Task instructions:
[1] For the article below about Hernando County's search for foster families, say whether each statement agrees with it. Answer yes or no, and quote the deciding words.
(a) Hernando County has 32 licensed foster homes that can take in children.
(b) Kids Central, Inc. places children in foster care in Pasco County.
(c) Citrus and Sumter counties are in better shape for foster families than Hernando.
[2] Continue the article below about Hernando County's search for foster families, starting after its last sentence.
[Opening Document excerpt section]
Hernando group searching for families to become foster parents

Kids Central’s informational event, Open Your Heart was featured in Hernando Today. Read the story at Hernando Today.

Last year, 259 children in Hernando County were placed in out-of-home care after being abused, neglected or abandoned. And, for the past 23 years, hundreds of children have gone to live with Linda Hoins and her husband, Patrick. The Hoins are one of 32 licensed foster homes in the county eligible to take in children in need of a place to live.

“I think it takes a special person but I think everybody has that special-ness in them,” Hoins said. “It’s such a rewarding thing for them to do good and see these kids do good.”

Nicole Pulcini Mason of Kids Central, Inc. said the nonprofit places children in foster care in Marion, Lake, Sumter, Citrus and Hernando counties. Last year, 2,000 children were removed from their homes in the central Florida area, according to Pulcini Mason. “We try to keep kids as much as possible with their parents, or relatives if it’s safe, but that’s not always possible,” Pulcini Mason said. “So then we go for our loving foster parents … we want family-like settings as much as possible.”

Pulcini Mason said Hernando is in better shape than Citrus and Sumter counties, which have “critical low” numbers of foster families, in part due to older county residents and the prevalence of substance abuse. Still, the nonprofit is looking for additional families in Hernando County to step up and become foster families.
[Closing Document excerpt section]
[Opening Material provided section]
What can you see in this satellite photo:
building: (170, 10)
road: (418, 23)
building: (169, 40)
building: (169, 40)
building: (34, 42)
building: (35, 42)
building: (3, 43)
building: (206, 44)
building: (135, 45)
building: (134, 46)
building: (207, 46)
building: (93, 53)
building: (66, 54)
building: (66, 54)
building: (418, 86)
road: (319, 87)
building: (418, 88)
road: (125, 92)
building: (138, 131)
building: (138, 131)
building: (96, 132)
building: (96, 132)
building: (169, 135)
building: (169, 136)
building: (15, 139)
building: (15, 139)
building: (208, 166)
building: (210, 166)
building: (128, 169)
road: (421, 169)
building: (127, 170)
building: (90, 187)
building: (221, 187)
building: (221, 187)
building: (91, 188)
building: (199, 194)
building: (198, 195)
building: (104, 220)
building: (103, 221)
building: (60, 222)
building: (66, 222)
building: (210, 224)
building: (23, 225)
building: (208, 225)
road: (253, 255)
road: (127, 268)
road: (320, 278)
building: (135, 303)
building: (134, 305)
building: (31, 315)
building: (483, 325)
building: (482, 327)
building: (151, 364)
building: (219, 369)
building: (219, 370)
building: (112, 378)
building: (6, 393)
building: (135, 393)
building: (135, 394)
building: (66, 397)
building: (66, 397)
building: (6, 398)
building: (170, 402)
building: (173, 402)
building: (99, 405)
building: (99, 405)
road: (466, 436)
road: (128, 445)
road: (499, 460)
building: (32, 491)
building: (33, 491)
[Closing Material provided section]
Answers to this exercise:
[1]
(a) Yes: "The Hoins are one of 32 licensed foster homes in the county eligible to take in children in need of a place to live."
(b) No: "the nonprofit places children in foster care in Marion, Lake, Sumter, Citrus and Hernando counties."
(c) No: "Hernando is in better shape than Citrus and Sumter counties, which have “critical low” numbers of foster families"

[2]
An informational event, called “Open Your Heart” is planned for Saturday in Spring Hill, as part of Child Abuse Prevention Month. “The whole point of ‘Open Your Heart’ is to have those who live the life tell you what it’s really like, to tell you the challenges, the successes, tell you why they do it,” Pulcini Mason said. “Because before it was the professionals, and they sounds like car salesmen.”

Hoins, who previously worked in medical billing, serves as president of The Foster Parent Association of Hernando County, a support group for local foster parents that also raises funds to make up for state funding gaps. “It’s good support. I get a lot of phone calls from people who are upset about this or upset about that … I give them advice on where to go, where to call,” Hoins said.

Both Pulcini Mason and Hoins agree one of the most difficult parts of becoming a foster parent is navigating the often-confusing bureaucratic system. “It’s an overburdened system, you just have to keep sight,” Pulcini Mason said. With 941 children as verified victims of abuse last year – and nearly half of all the cases related to substance abuse – providing a safe home, even if just for a few nights at times, is the main goal for Hoins. “You’ve got to put yourself in those kids’ position,” Hoins said. They have been through so much, even though they might sit there and be nasty to you, or curse at us, that’s not their fault. I don’t even know how they survived, the things they have been through it is unbelievable, and they’ve come this far

“An adult could have never went through what these kids went through.”

Open Your Heart starts at 9:30 a.m. on Saturday with a pancake breakfast at the First United Methodist Church, 9344 Spring Hill Drive, and lasts until 1 p.m.